> **EXERCISE TASKS**:
a - In the forum thread on alternatives to OnGUI, which layer should the extra camera be masked to draw?
b - Reproduce the part of the forum thread on alternatives to OnGUI that runs from "Create a camera" down to "by that camera.".
SELECTED EXTRACT Block Start
I just attended the two-day Tokyo Unite conference. During the memory profiling talk the Unity engineer told us NOT/NEVER to use OnGUI in release builds as it’s memory usage is not ideal. He said “use something else”. But he didn’t give us any alternatives and I didn’t get the chance to ask him.
Create a camera that’s masked to only draw the “GUI” layer and set to draw on top of your main camera.
Create whatever assets you want for your GUI as GameObjects, put them in the “GUI” layer where they can be seen by that camera.
This isn’t an ideal system, but it’s more than enough for plenty of games. NGUI is exactly this system, but with a bunch of tools and optimisations.
I don’t think that OnGUI was ever intended for use in release builds, and I think the documentation even says that it’s intended mostly for debugging/Editor purposes, kind of in the same vein as OnDrawGizmos and so on. It seems to work ok for anything aimed at desktops, it’s mobiles (and possibly consoles) where memory performance is of high importance that it becomes a real bottleneck.
Thanks you guys. That is very helpful. I’ll go with the layer/separate camera/special objects for GUI approach as I don’t want to spend a lot of money on nGUI when the new Unity GUI is just around the corner.
I’m not sure if it’s still available, but there used to be a free version of NGUI available via the developer’s website. I’m not sure if it differed from the paid version by license, features or both, but it could be worth checking out.
But for simple stuff there’s really nothing to stop you throwing your own together really easily.
SELECTED EXTRACT Block End
DATA Block Start
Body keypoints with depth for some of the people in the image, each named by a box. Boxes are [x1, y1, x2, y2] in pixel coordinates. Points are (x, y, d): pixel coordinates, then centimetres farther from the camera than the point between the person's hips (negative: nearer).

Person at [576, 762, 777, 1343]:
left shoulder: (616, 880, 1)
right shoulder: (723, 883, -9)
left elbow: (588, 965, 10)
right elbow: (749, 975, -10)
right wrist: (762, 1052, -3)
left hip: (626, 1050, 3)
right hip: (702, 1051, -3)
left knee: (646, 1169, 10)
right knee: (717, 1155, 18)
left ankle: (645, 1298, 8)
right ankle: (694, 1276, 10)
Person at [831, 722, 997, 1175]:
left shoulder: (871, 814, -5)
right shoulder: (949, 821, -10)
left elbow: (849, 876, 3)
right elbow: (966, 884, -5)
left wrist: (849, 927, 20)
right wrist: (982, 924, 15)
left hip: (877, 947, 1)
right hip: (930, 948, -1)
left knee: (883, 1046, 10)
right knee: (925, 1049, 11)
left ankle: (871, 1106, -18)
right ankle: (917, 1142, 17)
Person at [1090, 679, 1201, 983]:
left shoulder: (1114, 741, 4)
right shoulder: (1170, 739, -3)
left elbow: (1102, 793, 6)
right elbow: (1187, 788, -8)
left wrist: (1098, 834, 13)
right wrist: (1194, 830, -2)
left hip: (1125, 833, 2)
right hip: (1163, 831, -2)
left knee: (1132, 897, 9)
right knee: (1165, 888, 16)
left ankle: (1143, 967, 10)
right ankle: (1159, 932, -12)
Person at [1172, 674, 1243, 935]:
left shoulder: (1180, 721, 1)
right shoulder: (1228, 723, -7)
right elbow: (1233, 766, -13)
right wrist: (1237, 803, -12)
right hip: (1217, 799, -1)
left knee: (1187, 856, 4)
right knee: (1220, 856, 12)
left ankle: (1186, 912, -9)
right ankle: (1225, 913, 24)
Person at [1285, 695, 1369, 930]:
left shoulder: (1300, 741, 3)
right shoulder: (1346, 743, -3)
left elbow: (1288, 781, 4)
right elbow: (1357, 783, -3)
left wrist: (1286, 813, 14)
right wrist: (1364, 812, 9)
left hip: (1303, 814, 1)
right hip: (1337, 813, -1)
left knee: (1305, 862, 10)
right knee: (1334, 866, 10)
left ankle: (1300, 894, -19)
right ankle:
DATA Block End
> **ANSWERS TO THE EXERCISES**:
a - The "GUI" layer.

b -
Create a camera that’s masked to only draw the “GUI” layer and set to draw on top of your main camera.
Create whatever assets you want for your GUI as GameObjects, put them in the “GUI” layer where they can be seen by that camera.